THE PROBLEM: Starting with the line that contains "Dr. Ing. h.c. F. Porsche Aktiengesellschaft", write out each line through the end of the listing, unchanged. Output nothing else.

EXTRACTED RECORDS:
++++++++
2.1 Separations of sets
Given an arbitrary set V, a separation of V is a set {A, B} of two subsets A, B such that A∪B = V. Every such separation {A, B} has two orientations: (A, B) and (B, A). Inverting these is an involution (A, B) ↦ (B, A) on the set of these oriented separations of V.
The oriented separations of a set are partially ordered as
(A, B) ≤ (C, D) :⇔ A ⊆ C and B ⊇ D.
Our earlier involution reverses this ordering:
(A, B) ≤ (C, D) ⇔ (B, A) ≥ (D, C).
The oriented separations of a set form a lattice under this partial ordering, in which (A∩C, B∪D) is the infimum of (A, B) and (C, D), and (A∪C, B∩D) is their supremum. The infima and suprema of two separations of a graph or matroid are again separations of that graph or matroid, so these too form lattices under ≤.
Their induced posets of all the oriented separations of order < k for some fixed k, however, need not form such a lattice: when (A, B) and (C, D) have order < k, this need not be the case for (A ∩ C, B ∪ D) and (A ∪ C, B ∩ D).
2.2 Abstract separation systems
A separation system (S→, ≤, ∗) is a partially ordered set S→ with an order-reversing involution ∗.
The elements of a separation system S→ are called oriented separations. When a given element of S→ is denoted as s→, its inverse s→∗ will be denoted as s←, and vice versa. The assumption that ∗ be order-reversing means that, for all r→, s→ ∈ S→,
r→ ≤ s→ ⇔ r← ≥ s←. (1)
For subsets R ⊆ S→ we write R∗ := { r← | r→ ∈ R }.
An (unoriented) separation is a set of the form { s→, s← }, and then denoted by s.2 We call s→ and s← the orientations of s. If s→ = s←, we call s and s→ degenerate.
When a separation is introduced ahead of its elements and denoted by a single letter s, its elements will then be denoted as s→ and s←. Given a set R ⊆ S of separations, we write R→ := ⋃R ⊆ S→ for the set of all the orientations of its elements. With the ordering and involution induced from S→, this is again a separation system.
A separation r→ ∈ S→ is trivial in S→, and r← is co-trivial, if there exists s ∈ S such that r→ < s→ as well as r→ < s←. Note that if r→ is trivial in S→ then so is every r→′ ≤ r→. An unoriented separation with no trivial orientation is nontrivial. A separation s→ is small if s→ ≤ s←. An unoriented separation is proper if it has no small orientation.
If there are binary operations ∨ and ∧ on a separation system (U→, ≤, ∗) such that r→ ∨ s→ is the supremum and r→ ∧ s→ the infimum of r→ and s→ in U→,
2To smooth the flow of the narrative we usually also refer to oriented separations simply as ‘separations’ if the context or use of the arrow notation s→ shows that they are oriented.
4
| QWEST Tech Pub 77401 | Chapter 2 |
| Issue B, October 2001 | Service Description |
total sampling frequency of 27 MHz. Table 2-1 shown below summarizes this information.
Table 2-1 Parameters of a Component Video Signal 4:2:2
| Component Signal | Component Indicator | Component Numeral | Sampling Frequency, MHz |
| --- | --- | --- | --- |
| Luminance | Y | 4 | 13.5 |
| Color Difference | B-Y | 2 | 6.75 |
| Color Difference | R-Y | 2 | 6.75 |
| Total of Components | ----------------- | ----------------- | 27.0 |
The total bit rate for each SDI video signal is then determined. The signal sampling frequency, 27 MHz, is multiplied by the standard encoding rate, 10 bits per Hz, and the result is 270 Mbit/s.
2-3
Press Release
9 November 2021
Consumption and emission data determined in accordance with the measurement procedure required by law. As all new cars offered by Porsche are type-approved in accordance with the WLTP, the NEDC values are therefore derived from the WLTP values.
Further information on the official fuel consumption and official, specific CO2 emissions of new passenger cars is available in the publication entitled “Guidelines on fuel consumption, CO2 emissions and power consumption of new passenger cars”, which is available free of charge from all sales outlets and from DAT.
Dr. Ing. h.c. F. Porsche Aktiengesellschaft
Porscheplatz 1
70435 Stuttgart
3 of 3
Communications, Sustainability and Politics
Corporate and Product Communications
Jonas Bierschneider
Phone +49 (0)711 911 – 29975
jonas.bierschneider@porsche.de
++++++++
RESULT:
Dr. Ing. h.c. F. Porsche Aktiengesellschaft
Porscheplatz 1
70435 Stuttgart
3 of 3
Communications, Sustainability and Politics
Corporate and Product Communications
Jonas Bierschneider
Phone +49 (0)711 911 – 29975
jonas.bierschneider@porsche.de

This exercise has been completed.